Extracted entries section start

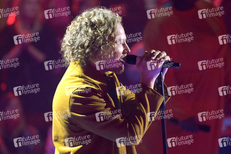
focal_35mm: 460
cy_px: 77
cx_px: 116
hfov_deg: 4.5
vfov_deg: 3.0
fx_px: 2949
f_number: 5.6
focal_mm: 460
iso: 12800
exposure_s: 1/400
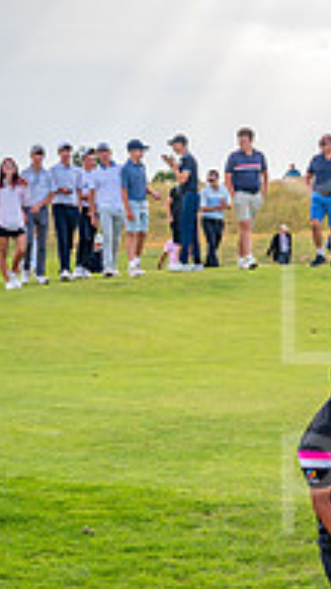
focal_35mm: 163
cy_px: 343
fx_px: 2546
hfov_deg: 7.2
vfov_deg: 13.2
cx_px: 674
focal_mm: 52
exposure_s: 1/1250
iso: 400
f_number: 4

Extracted entries section end

> **Your assignment**:
From the first line to the last, repeat the records exactly. Leave out the pictures.

> **Exercise result**:
focal_35mm: 460
cy_px: 77
cx_px: 116
hfov_deg: 4.5
vfov_deg: 3.0
fx_px: 2949
f_number: 5.6
focal_mm: 460
iso: 12800
exposure_s: 1/400
focal_35mm: 163
cy_px: 343
fx_px: 2546
hfov_deg: 7.2
vfov_deg: 13.2
cx_px: 674
focal_mm: 52
exposure_s: 1/1250
iso: 400
f_number: 4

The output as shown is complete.